> [TRECHO DO DOCUMENTO]
━━━━━━━━
5- A sociedade de consumo (modo de vida material como forma de criação de uma demanda infinitamente elástica por produtos, possibilitando as bases para a Revolução Industrial) 

6- A ética do trabalho (como um sistema moral capaz de fornecer coesão à estrutura social resultante dos outros 5 fatores) 

Todos os 6 são dissecados em profundidade ao longo de “Civilização”, juntamente com alguns fatores adicionais, que, apesar de não terem sido consequência direta de ações do Ocidente, também contribuíram de forma fundamental para seu triunfo, como a crise interna e o subsequente colapso da Dinastia Ming, por exemplo. 

Olhando-se estes seis “apps” como uma mera lista de tópicos, tem-se a sensação de que Ferguson faz uma analogia rasa e simplista, mas não é o caso. Do mesmo modo que, ao usar um app no seu celular, tudo lhe pareça muito simples (mesmo que o aplicativo demande uma tecnologia extremamente complexa por trás), ao mesmo tempo em que as seis ideias e instituições relacionadas por Ferguson pareçam simples e óbvias, demandam um código social e histórico extremamente complexo para funcionar. Um código que boa parte das nações (incluindo o Brasil) ainda hoje não dominam totalmente. 

Mas e daqui para frente? 

Em sua conferência proferida pelo programa “Fronteiras do Pensamento” em novembro de 2017, Ferguson analisou também os rumos futuros desta civilização: estaríamos chegando ao fim deste ciclo e começando a sentir os efeitos de uma “Re-convergência”, com a exaustão da hegemonia ocidental?
━━━━━━━━
> [SEÇÃO DE DADOS]

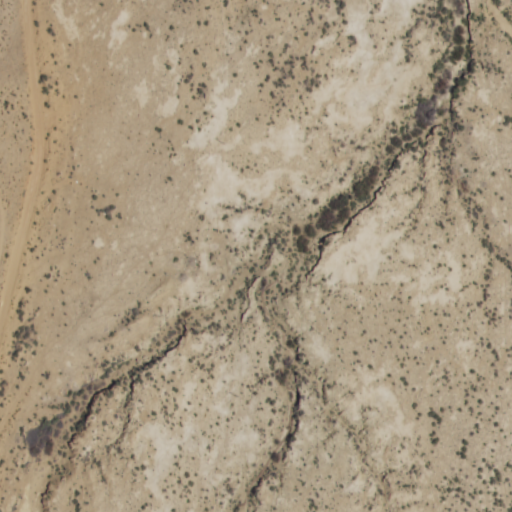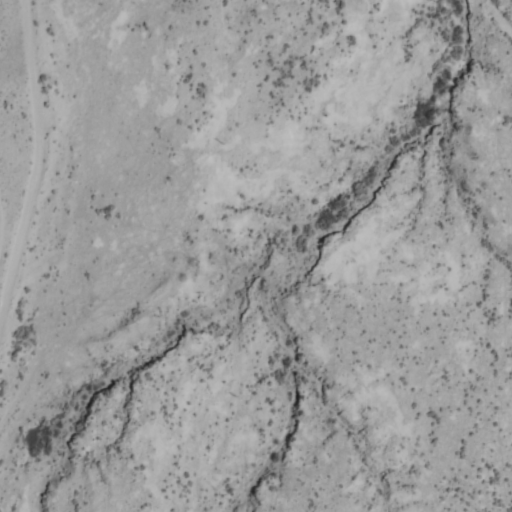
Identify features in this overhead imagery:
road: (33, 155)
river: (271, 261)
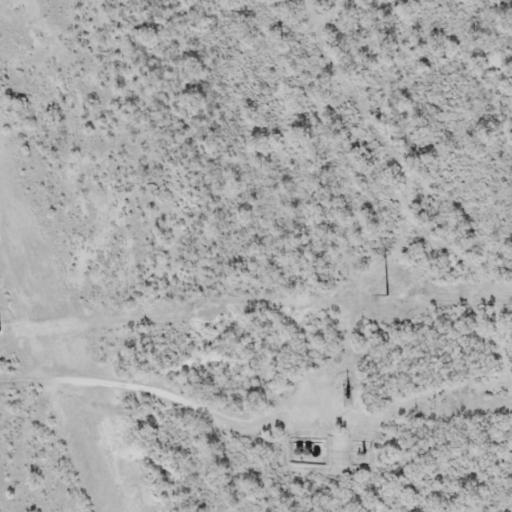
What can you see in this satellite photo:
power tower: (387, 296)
━━━━━━━━
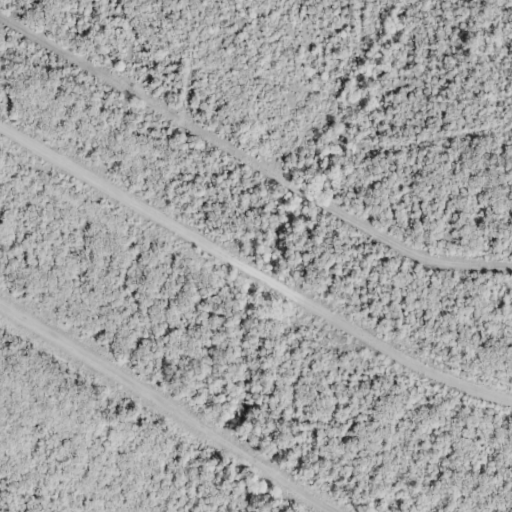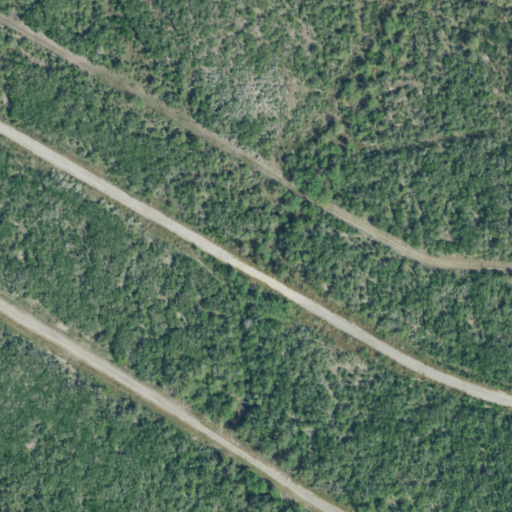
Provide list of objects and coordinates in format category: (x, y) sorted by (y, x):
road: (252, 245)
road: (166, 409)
━━━━━━━━
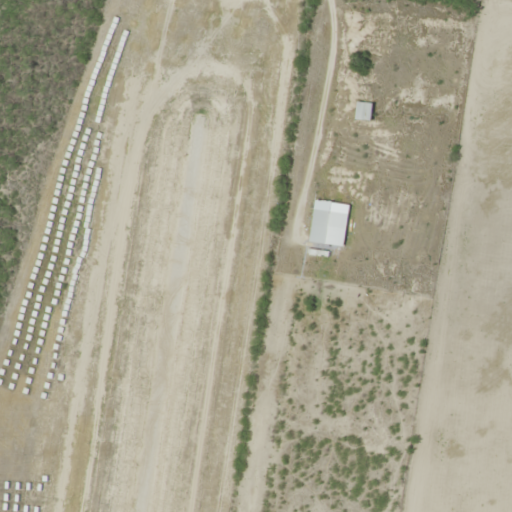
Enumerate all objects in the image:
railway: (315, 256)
━━━━━━━━
> [TAREFAS]
1) No trecho do documento sobre o livro “Civilização”, reescreva de forma mais concisa o parágrafo que começa com “Olhando-se estes seis”, preservando seus fatos principais.
2) Dê sequência ao trecho do documento sobre o livro “Civilização” a partir da pergunta sobre a “Re-convergência”.

> [RESPOSTAS]
1) Vistos como simples lista de tópicos, os seis “apps” dão a impressão de uma analogia rasa e simplista de Ferguson, mas não é o caso. Um app de celular parece simples, embora dependa de tecnologia extremamente complexa. Do mesmo modo, as seis ideias e instituições parecem simples e óbvias, mas exigem um código social e histórico extremamente complexo para funcionar. Boa parte das nações, incluindo o Brasil, ainda hoje não domina totalmente esse código.

2)
É evidente que algumas nações orientais já absorveram e colocaram em prática os tais “apps” relacionados acima (Japão e a Coréia do Sul são apenas os exemplos mais óbvios). Outras, como a China, abraçaram a maioria com entusiasmo, mas ainda encontram dificuldades imensas com os itens 1 e 3, por exemplo. Entretanto, os maiores riscos à hegemonia ocidental não vêm, segundo Ferguson, de fora. Eles se encontram em fenômenos internos bastante recentes, característicos dos países ocidentais nesse início de século: 

1- A quebra do contrato entre as gerações – de um lado os baby-boomers, uma geração que conseguiu acumular mais riqueza que as anteriores e agora se aposenta também mais protegida do que as anteriores. Do outro, os millenials: atolados em dívidas, mal-remunerados, vendo recessão, crises fiscais e déficits previdenciários explodirem pelo mundo, cujas contas terão que pagar. 

2- O excesso de regulação às atividades econômicas – a quantidade de normas e restrições impostas a empresas e negócios no ocidente, comparada com as enfrentadas por seus pares nos países orientais. 

3- The rule of LAW x The rule of LAWYERS – apesar de ser uma tradução difícil para o português, o significado é intuitivamente simples: a indústria de ações e litígios que prolifera nas nações ocidentais, engordando um batalhão de advogados que fazem com que a lei deixe de ser uma ferramenta de proteção ao indivíduo e passe a ser simplesmente um negócio lucrativo; deixe de ser simples e objetiva para ser propositalmente complexa e interpretativa. Caso ainda não esteja claro, passe pela porta de qualquer sindicato na sua cidade com uma carteira de trabalho na mão e veja o que acontece. 

4- A decadência da sociedade civil – a queda brutal na participação em associações voluntárias como entidades de caridade ou ambientais, sindicatos, associações de arte, igrejas e associações esportivas. Ou seja, o desmonte da sociedade civil organizada e a transferência progressiva de responsabilidades para os órgãos governamentais.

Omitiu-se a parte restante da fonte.